_EXERCISE TEXT_:
══════════
To counter white supremacy, to destroy the false story it tells, “white” people must rediscover their true heritage, their actual deeper origins. And not just going back to Europe, but to Central Asia and before that, Africa. We must all reconnect with what makes us just like everyone else on this planet (and others?), the true day-to-day struggles and cares that define life in this mad, mad world.
Amon Amarth does a gorgeous job of carrying on the old traditions of Germanic storytelling, passed down in truncated form in the Eddas and Sagas. Something to keep in mind about this world: metaphor is essential. Pre-Christian Europeans were apparently particularly fond of word-play, of connecting concepts that seem unrelated in novel ways. Kennings are a classic example: If you want to be poetic in how you say “ship” you can call it a “sea-steed” – which makes sense, if you think of a ship and a horse as both being things a person can ride, with the environmental context determining what is ridden.
This works in death metal, and especially in Amon Amarth’s style, both because of the poetic flexibility needed for songwriting but also because once you make death a metaphor, you reduce its terror and allow for more deeper investigation of its structural nature. Which – and this is important – directly reflects the nature of the real world.
“Valhall Awaits Me” is a song about a warrior fighting to the death, but it is also a song about heedlessly throwing yourself into whatever challenge you face, saying to hell with the consequences. A scary thing to do, so most don’t. Which means that anyone who does, has a tremendous advantage. Whether you are writing a book, managing a project, or just getting through your 9-5, there are moments when single-minded devotion to surmounting challenges is the best possible response. And yeah, so in the end, you may lose – but so what? Sometimes, the experience is the point of endeavor. And fortunately, most challenges aren’t fatal. So knowing that even when they are, the same basic behavior is the best option? Helps you see that whatever you’re facing now, is probably less bad than it could be.
Something I learned in the military, doing things that terrified me: Motivation to courage comes from strange places.
Amon Amarth’s music is (to my ears) inventive, exploring, and thoughtful – even when it is also physically difficult to listen to. Death metal requires active listening, if you want to truly experience it. And there’s a lot going on, with a lot of volume, and tone changes. Drums roar like thunder, and death metal guitarists can do things with strings and tension that you wouldn’t believe possible. It is worth listening to just to appreciate the skill required.
And as for the growling vocals – hey, not everybody in this world can sing pretty. Weather-worn vikings (raiding is a very good metaphor for how to survive in the modern economy) get to sing in whatever voice all the sea air and shouting challenges at foes leaves after a few years.
And just for fun, here’s the part of the essay you probably just skimmed to: Where I list and rank all ten (it will be eleven SO VERY SOON!!!) Amon Amarth albums, with some Bringing Ragnarok relevant details.
Note: As I mentioned before, I listen to Amon Amarth, and I see things. The initial inspiration for sitting down and starting Bringing Ragnarok in 2016 was my attempt to make a playlist of all the Ragnarok-themed songs on their discography. Some scenes are derived directly from particular songs, and the major supporting character Sandra Chavez acts as a vehicle for my Amon Amarth fan-ness in the 2041 Thread. And the overall aesthetic is buried in the work.
══════════
_EXTRACTED INFORMATION_:
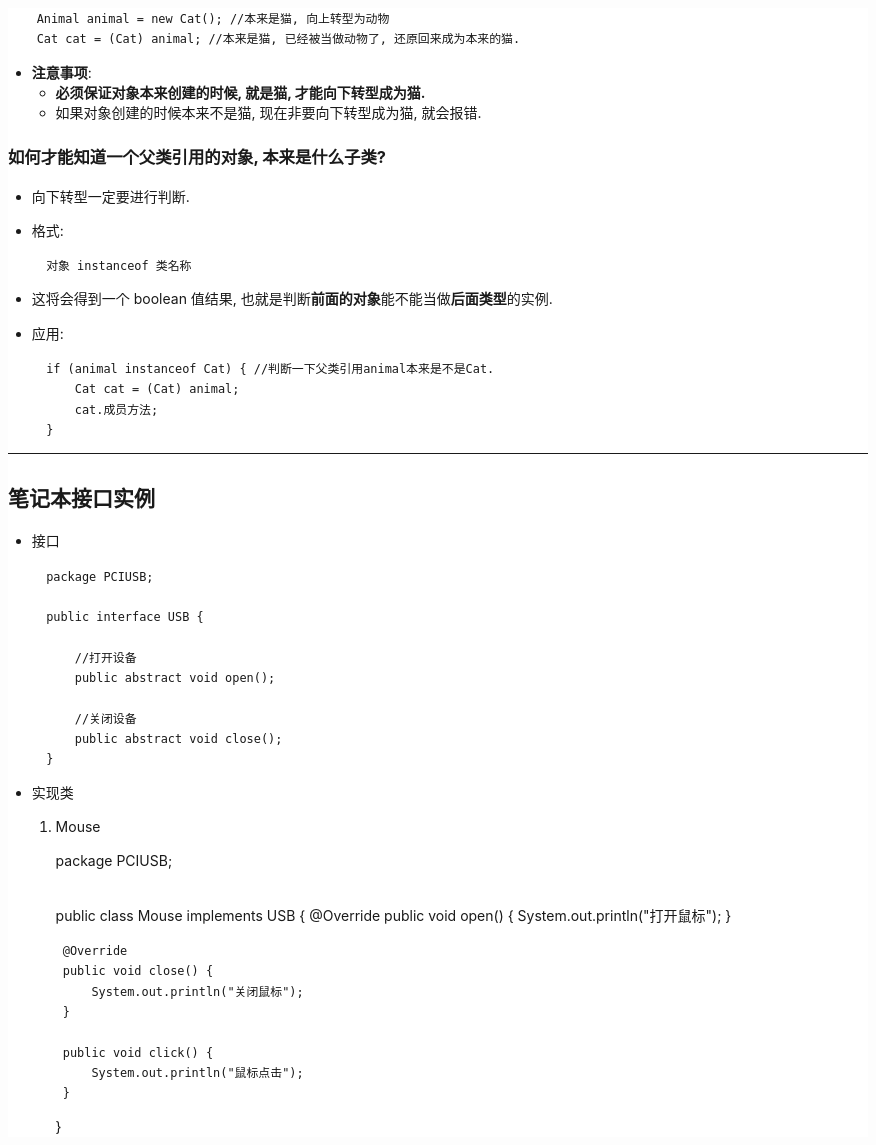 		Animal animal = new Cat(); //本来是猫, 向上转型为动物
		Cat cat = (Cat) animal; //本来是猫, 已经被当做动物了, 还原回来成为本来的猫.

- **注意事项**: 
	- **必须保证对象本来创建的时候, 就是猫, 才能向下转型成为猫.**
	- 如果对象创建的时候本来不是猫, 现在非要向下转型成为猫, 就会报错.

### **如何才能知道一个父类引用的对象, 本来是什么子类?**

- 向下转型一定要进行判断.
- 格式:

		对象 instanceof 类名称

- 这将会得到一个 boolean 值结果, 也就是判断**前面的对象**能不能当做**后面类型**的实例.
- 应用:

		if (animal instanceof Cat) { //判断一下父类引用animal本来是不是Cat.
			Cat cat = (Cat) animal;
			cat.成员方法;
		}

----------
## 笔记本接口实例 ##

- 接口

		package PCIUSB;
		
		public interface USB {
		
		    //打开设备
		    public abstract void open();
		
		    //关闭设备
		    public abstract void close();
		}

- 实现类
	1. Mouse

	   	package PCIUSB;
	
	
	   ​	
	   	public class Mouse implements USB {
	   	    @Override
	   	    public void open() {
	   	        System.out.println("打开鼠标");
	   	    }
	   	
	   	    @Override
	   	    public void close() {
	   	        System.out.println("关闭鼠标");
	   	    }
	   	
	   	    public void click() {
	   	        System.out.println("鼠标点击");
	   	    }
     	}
══════════
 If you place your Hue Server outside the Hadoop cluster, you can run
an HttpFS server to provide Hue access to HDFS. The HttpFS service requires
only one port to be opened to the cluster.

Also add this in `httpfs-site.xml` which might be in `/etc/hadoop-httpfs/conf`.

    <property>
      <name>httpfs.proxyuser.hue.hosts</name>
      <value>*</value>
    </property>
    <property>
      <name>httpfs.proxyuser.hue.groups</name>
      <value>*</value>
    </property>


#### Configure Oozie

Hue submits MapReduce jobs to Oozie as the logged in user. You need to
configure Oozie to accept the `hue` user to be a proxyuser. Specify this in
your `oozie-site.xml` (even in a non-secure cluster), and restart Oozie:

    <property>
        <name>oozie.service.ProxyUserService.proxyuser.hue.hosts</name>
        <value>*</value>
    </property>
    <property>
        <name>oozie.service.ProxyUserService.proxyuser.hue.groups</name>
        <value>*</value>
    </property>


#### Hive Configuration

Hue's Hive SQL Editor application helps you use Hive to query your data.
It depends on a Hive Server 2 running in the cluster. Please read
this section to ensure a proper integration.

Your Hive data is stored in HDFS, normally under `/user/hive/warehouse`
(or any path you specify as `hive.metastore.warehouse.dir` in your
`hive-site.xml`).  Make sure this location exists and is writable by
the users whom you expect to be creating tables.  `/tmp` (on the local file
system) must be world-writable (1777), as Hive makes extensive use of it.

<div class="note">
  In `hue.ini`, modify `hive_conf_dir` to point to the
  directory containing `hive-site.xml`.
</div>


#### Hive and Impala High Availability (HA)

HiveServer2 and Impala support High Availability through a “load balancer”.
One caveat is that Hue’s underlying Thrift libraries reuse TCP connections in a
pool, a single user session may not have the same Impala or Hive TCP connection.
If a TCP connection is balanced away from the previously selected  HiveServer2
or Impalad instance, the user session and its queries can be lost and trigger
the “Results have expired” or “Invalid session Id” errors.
══════════
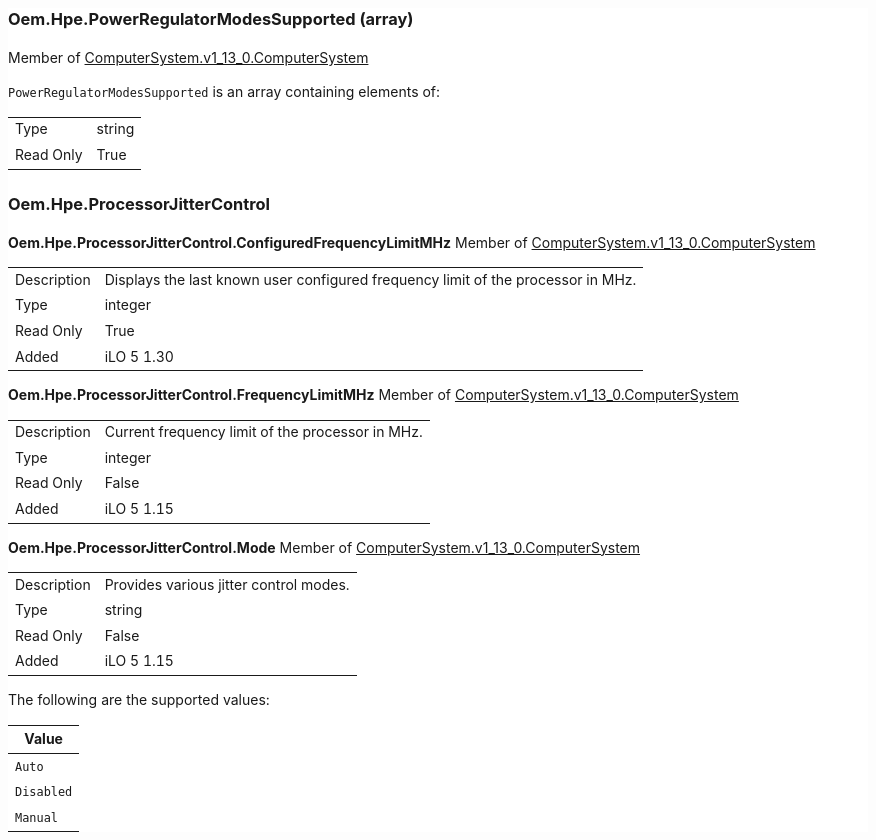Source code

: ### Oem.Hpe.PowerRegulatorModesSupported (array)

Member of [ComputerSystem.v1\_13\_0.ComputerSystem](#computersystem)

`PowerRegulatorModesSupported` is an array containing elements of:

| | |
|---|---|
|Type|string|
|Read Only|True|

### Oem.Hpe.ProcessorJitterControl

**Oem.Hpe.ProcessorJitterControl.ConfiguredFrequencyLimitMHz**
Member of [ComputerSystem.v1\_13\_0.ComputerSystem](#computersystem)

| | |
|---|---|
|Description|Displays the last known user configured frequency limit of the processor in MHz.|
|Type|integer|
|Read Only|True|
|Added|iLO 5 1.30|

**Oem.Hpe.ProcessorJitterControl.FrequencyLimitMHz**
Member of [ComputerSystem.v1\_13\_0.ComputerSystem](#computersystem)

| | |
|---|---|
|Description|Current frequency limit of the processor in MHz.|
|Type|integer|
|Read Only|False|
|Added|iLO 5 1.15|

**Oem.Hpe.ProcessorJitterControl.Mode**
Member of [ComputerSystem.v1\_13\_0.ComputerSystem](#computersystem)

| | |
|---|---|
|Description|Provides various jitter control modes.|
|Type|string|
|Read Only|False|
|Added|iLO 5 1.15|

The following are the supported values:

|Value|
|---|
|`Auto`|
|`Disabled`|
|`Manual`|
══════════
_WHAT TO WORK ON_:
a) The Amon Amarth essay names some situations in which single-minded devotion to a challenge can be the best response. List every one.
b) Quote the Amon Amarth essay from "Something I learned" to "a few years.".

_EXPECTED OUTPUTS_:
a)
- Writing a book
- Managing a project
- Getting through your 9-5

b)
Something I learned in the military, doing things that terrified me: Motivation to courage comes from strange places.
Amon Amarth’s music is (to my ears) inventive, exploring, and thoughtful – even when it is also physically difficult to listen to. Death metal requires active listening, if you want to truly experience it. And there’s a lot going on, with a lot of volume, and tone changes. Drums roar like thunder, and death metal guitarists can do things with strings and tension that you wouldn’t believe possible. It is worth listening to just to appreciate the skill required.
And as for the growling vocals – hey, not everybody in this world can sing pretty. Weather-worn vikings (raiding is a very good metaphor for how to survive in the modern economy) get to sing in whatever voice all the sea air and shouting challenges at foes leaves after a few years.